The Tokayev Cabinet was the 4th government of Kazakhstan under the leadership of Kassym-Jomart Tokayev. It was formed shortly after Prime Minister Nurlan Balgimbayev resigned from his post on 1 October 1999 shortly before the legislative election to become the president of Kazakhoil. President Nursultan Nazarbayev named Kassym-Jomart Tokayev as the Acting Prime Minister, who, prior to that, served as the Deputy Prime Minister as well as the Minister of Foreign Affairs under Balgimbayev's cabinet. On 12 October, the Parliament approved Tokayev's nomination to the post of the PM.

Items from a data source

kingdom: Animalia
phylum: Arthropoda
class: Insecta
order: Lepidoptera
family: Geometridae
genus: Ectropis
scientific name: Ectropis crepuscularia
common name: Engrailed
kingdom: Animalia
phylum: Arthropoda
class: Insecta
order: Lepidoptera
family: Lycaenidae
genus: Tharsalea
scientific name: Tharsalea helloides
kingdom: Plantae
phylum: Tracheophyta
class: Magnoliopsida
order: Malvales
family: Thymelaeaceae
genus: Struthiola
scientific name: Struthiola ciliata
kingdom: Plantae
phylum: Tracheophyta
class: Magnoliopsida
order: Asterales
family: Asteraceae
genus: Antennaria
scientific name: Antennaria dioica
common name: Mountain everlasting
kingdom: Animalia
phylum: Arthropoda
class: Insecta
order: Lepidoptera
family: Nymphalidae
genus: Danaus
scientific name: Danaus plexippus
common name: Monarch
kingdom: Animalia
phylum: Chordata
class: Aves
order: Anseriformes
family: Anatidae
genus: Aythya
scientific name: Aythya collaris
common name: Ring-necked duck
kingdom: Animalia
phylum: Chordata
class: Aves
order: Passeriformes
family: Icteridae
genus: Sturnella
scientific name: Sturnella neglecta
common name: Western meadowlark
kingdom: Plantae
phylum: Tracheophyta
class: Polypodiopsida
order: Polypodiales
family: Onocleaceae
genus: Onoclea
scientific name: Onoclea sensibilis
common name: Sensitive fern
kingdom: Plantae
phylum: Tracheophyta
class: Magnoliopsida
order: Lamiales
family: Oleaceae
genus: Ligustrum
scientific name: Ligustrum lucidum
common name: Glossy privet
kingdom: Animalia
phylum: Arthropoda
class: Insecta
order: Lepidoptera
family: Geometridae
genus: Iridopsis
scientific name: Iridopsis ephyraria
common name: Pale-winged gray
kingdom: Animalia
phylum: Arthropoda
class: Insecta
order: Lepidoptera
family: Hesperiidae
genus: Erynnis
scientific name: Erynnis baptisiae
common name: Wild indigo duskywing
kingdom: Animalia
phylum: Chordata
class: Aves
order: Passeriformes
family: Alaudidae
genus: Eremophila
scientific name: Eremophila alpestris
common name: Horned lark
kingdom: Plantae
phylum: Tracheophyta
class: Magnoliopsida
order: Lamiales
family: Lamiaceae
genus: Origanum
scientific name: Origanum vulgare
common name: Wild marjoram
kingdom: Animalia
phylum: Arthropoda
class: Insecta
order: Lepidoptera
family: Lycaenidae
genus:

## EXERCISE DIRECTIONS
Reproduce the passage from the text on the Tokayev Cabinet verbatim, starting at "The Tokayev Cabinet" and ending at "post of the PM.".

## ANSWER TO THE TASK
The Tokayev Cabinet was the 4th government of Kazakhstan under the leadership of Kassym-Jomart Tokayev. It was formed shortly after Prime Minister Nurlan Balgimbayev resigned from his post on 1 October 1999 shortly before the legislative election to become the president of Kazakhoil. President Nursultan Nazarbayev named Kassym-Jomart Tokayev as the Acting Prime Minister, who, prior to that, served as the Deputy Prime Minister as well as the Minister of Foreign Affairs under Balgimbayev's cabinet. On 12 October, the Parliament approved Tokayev's nomination to the post of the PM.